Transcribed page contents
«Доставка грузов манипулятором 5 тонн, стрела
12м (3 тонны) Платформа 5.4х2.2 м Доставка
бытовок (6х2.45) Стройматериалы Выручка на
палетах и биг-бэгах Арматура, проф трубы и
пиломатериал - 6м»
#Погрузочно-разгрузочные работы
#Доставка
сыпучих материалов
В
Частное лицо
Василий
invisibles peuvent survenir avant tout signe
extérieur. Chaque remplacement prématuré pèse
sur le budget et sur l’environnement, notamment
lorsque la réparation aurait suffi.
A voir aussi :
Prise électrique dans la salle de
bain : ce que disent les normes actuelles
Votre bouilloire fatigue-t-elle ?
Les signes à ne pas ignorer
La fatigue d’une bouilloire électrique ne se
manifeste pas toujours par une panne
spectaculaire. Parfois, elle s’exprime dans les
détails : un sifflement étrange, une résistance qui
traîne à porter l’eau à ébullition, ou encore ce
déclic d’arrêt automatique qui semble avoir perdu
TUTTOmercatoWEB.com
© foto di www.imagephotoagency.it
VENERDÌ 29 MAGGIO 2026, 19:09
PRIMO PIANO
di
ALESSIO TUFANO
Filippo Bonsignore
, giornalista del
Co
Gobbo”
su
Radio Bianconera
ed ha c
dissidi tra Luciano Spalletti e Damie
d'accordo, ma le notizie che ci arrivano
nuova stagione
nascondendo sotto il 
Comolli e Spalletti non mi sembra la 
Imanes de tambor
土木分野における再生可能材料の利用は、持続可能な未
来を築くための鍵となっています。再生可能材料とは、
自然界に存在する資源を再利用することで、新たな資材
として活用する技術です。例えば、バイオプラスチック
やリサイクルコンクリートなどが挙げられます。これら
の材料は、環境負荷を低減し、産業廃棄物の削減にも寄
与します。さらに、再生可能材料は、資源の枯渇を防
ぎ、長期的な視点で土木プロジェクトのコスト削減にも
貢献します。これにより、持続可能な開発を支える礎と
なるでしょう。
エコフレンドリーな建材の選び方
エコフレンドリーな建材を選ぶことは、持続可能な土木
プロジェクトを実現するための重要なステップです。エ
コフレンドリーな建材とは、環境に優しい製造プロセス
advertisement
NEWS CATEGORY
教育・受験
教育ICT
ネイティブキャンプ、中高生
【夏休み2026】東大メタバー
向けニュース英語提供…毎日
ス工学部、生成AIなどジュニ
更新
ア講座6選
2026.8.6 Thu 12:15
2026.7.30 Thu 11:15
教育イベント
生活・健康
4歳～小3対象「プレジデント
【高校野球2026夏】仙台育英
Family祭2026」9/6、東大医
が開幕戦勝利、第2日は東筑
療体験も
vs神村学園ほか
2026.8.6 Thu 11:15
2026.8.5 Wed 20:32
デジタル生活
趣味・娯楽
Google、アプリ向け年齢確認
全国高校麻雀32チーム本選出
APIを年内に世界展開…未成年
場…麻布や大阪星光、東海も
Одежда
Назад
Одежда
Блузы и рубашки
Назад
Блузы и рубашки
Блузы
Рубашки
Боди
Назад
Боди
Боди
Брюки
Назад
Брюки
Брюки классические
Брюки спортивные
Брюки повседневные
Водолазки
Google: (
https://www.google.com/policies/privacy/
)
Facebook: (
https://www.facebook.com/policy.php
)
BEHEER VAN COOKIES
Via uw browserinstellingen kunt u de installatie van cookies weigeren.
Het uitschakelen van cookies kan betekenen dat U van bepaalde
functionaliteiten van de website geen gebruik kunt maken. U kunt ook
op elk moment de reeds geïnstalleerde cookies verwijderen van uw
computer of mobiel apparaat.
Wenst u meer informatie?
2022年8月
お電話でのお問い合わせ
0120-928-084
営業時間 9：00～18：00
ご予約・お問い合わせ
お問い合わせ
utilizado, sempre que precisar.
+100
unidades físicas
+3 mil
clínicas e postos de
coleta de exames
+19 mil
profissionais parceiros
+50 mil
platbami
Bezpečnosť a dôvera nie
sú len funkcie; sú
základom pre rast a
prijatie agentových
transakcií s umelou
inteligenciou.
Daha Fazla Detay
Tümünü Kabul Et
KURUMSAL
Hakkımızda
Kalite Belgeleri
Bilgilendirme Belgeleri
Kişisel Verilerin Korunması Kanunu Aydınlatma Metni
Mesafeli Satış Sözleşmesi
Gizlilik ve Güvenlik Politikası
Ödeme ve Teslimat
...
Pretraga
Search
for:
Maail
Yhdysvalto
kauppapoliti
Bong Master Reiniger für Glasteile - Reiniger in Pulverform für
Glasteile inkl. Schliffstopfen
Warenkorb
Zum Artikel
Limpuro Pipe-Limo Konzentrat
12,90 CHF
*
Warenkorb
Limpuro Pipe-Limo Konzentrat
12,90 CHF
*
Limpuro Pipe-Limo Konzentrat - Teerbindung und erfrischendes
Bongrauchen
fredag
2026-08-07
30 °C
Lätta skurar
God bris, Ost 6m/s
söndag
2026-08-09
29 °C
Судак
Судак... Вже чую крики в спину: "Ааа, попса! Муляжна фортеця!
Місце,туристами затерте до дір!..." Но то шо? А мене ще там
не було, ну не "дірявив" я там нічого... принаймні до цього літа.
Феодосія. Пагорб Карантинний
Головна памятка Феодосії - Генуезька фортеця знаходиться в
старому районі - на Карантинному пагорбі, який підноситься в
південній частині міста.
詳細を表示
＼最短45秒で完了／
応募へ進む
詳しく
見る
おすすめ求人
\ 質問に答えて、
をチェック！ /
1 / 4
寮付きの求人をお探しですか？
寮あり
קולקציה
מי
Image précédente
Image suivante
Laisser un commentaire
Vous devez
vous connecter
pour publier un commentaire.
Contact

▶ Problem to solve:
Lay out every line of the listing as a Markdown table with the columns Row and Line, giving each row its number and skipping blank lines.

▶ Output for this exercise:
| Row | Line |
|---|---|
| 1 | «Доставка грузов манипулятором 5 тонн, стрела |
| 2 | 12м (3 тонны) Платформа 5.4х2.2 м Доставка |
| 3 | бытовок (6х2.45) Стройматериалы Выручка на |
| 4 | палетах и биг-бэгах Арматура, проф трубы и |
| 5 | пиломатериал - 6м» |
| 6 | #Погрузочно-разгрузочные работы |
| 7 | #Доставка |
| 8 | сыпучих материалов |
| 9 | В |
| 10 | Частное лицо |
| 11 | Василий |
| 12 | invisibles peuvent survenir avant tout signe |
| 13 | extérieur. Chaque remplacement prématuré pèse |
| 14 | sur le budget et sur l’environnement, notamment |
| 15 | lorsque la réparation aurait suffi. |
| 16 | A voir aussi : |
| 17 | Prise électrique dans la salle de |
| 18 | bain : ce que disent les normes actuelles |
| 19 | Votre bouilloire fatigue-t-elle ? |
| 20 | Les signes à ne pas ignorer |
| 21 | La fatigue d’une bouilloire électrique ne se |
| 22 | manifeste pas toujours par une panne |
| 23 | spectaculaire. Parfois, elle s’exprime dans les |
| 24 | détails : un sifflement étrange, une résistance qui |
| 25 | traîne à porter l’eau à ébullition, ou encore ce |
| 26 | déclic d’arrêt automatique qui semble avoir perdu |
| 27 | TUTTOmercatoWEB.com |
| 28 | © foto di www.imagephotoagency.it |
| 29 | VENERDÌ 29 MAGGIO 2026, 19:09 |
| 30 | PRIMO PIANO |
| 31 | di |
| 32 | ALESSIO TUFANO |
| 33 | Filippo Bonsignore |
| 34 | , giornalista del |
| 35 | Co |
| 36 | Gobbo” |
| 37 | su |
| 38 | Radio Bianconera |
| 39 | ed ha c |
| 40 | dissidi tra Luciano Spalletti e Damie |
| 41 | d'accordo, ma le notizie che ci arrivano |
| 42 | nuova stagione |
| 43 | nascondendo sotto il  |
| 44 | Comolli e Spalletti non mi sembra la  |
| 45 | Imanes de tambor |
| 46 | 土木分野における再生可能材料の利用は、持続可能な未 |
| 47 | 来を築くための鍵となっています。再生可能材料とは、 |
| 48 | 自然界に存在する資源を再利用することで、新たな資材 |
| 49 | として活用する技術です。例えば、バイオプラスチック |
| 50 | やリサイクルコンクリートなどが挙げられます。これら |
| 51 | の材料は、環境負荷を低減し、産業廃棄物の削減にも寄 |
| 52 | 与します。さらに、再生可能材料は、資源の枯渇を防 |
| 53 | ぎ、長期的な視点で土木プロジェクトのコスト削減にも |
| 54 | 貢献します。これにより、持続可能な開発を支える礎と |
| 55 | なるでしょう。 |
| 56 | エコフレンドリーな建材の選び方 |
| 57 | エコフレンドリーな建材を選ぶことは、持続可能な土木 |
| 58 | プロジェクトを実現するための重要なステップです。エ |
| 59 | コフレンドリーな建材とは、環境に優しい製造プロセス |
| 60 | advertisement |
| 61 | NEWS CATEGORY |
| 62 | 教育・受験 |
| 63 | 教育ICT |
| 64 | ネイティブキャンプ、中高生 |
| 65 | 【夏休み2026】東大メタバー |
| 66 | 向けニュース英語提供…毎日 |
| 67 | ス工学部、生成AIなどジュニ |
| 68 | 更新 |
| 69 | ア講座6選 |
| 70 | 2026.8.6 Thu 12:15 |
| 71 | 2026.7.30 Thu 11:15 |
| 72 | 教育イベント |
| 73 | 生活・健康 |
| 74 | 4歳～小3対象「プレジデント |
| 75 | 【高校野球2026夏】仙台育英 |
| 76 | Family祭2026」9/6、東大医 |
| 77 | が開幕戦勝利、第2日は東筑 |
| 78 | 療体験も |
| 79 | vs神村学園ほか |
| 80 | 2026.8.6 Thu 11:15 |
| 81 | 2026.8.5 Wed 20:32 |
| 82 | デジタル生活 |
| 83 | 趣味・娯楽 |
| 84 | Google、アプリ向け年齢確認 |
| 85 | 全国高校麻雀32チーム本選出 |
| 86 | APIを年内に世界展開…未成年 |
| 87 | 場…麻布や大阪星光、東海も |
| 88 | Одежда |
| 89 | Назад |
| 90 | Одежда |
| 91 | Блузы и рубашки |
| 92 | Назад |
| 93 | Блузы и рубашки |
| 94 | Блузы |
| 95 | Рубашки |
| 96 | Боди |
| 97 | Назад |
| 98 | Боди |
| 99 | Боди |
| 100 | Брюки |
| 101 | Назад |
| 102 | Брюки |
| 103 | Брюки классические |
| 104 | Брюки спортивные |
| 105 | Брюки повседневные |
| 106 | Водолазки |
| 107 | Google: ( |
| 108 | https://www.google.com/policies/privacy/ |
| 109 | ) |
| 110 | Facebook: ( |
| 111 | https://www.facebook.com/policy.php |
| 112 | ) |
| 113 | BEHEER VAN COOKIES |
| 114 | Via uw browserinstellingen kunt u de installatie van cookies weigeren. |
| 115 | Het uitschakelen van cookies kan betekenen dat U van bepaalde |
| 116 | functionaliteiten van de website geen gebruik kunt maken. U kunt ook |
| 117 | op elk moment de reeds geïnstalleerde cookies verwijderen van uw |
| 118 | computer of mobiel apparaat. |
| 119 | Wenst u meer informatie? |
| 120 | 2022年8月 |
| 121 | お電話でのお問い合わせ |
| 122 | 0120-928-084 |
| 123 | 営業時間 9：00～18：00 |
| 124 | ご予約・お問い合わせ |
| 125 | お問い合わせ |
| 126 | utilizado, sempre que precisar. |
| 127 | +100 |
| 128 | unidades físicas |
| 129 | +3 mil |
| 130 | clínicas e postos de |
| 131 | coleta de exames |
| 132 | +19 mil |
| 133 | profissionais parceiros |
| 134 | +50 mil |
| 135 | platbami |
| 136 | Bezpečnosť a dôvera nie |
| 137 | sú len funkcie; sú |
| 138 | základom pre rast a |
| 139 | prijatie agentových |
| 140 | transakcií s umelou |
| 141 | inteligenciou. |
| 142 | Daha Fazla Detay |
| 143 | Tümünü Kabul Et |
| 144 | KURUMSAL |
| 145 | Hakkımızda |
| 146 | Kalite Belgeleri |
| 147 | Bilgilendirme Belgeleri |
| 148 | Kişisel Verilerin Korunması Kanunu Aydınlatma Metni |
| 149 | Mesafeli Satış Sözleşmesi |
| 150 | Gizlilik ve Güvenlik Politikası |
| 151 | Ödeme ve Teslimat |
| 152 | ... |
| 153 | Pretraga |
| 154 | Search |
| 155 | for: |
| 156 | Maail |
| 157 | Yhdysvalto |
| 158 | kauppapoliti |
| 159 | Bong Master Reiniger für Glasteile - Reiniger in Pulverform für |
| 160 | Glasteile inkl. Schliffstopfen |
| 161 | Warenkorb |
| 162 | Zum Artikel |
| 163 | Limpuro Pipe-Limo Konzentrat |
| 164 | 12,90 CHF |
| 165 | * |
| 166 | Warenkorb |
| 167 | Limpuro Pipe-Limo Konzentrat |
| 168 | 12,90 CHF |
| 169 | * |
| 170 | Limpuro Pipe-Limo Konzentrat - Teerbindung und erfrischendes |
| 171 | Bongrauchen |
| 172 | fredag |
| 173 | 2026-08-07 |
| 174 | 30 °C |
| 175 | Lätta skurar |
| 176 | God bris, Ost 6m/s |
| 177 | söndag |
| 178 | 2026-08-09 |
| 179 | 29 °C |
| 180 | Судак |
| 181 | Судак... Вже чую крики в спину: "Ааа, попса! Муляжна фортеця! |
| 182 | Місце,туристами затерте до дір!..." Но то шо? А мене ще там |
| 183 | не було, ну не "дірявив" я там нічого... принаймні до цього літа. |
| 184 | Феодосія. Пагорб Карантинний |
| 185 | Головна памятка Феодосії - Генуезька фортеця знаходиться в |
| 186 | старому районі - на Карантинному пагорбі, який підноситься в |
| 187 | південній частині міста. |
| 188 | 詳細を表示 |
| 189 | ＼最短45秒で完了／ |
| 190 | 応募へ進む |
| 191 | 詳しく |
| 192 | 見る |
| 193 | おすすめ求人 |
| 194 | \ 質問に答えて、 |
| 195 | をチェック！ / |
| 196 | 1 / 4 |
| 197 | 寮付きの求人をお探しですか？ |
| 198 | 寮あり |
| 199 | קולקציה |
| 200 | מי |
| 201 | Image précédente |
| 202 | Image suivante |
| 203 | Laisser un commentaire |
| 204 | Vous devez |
| 205 | vous connecter |
| 206 | pour publier un commentaire. |
| 207 | Contact |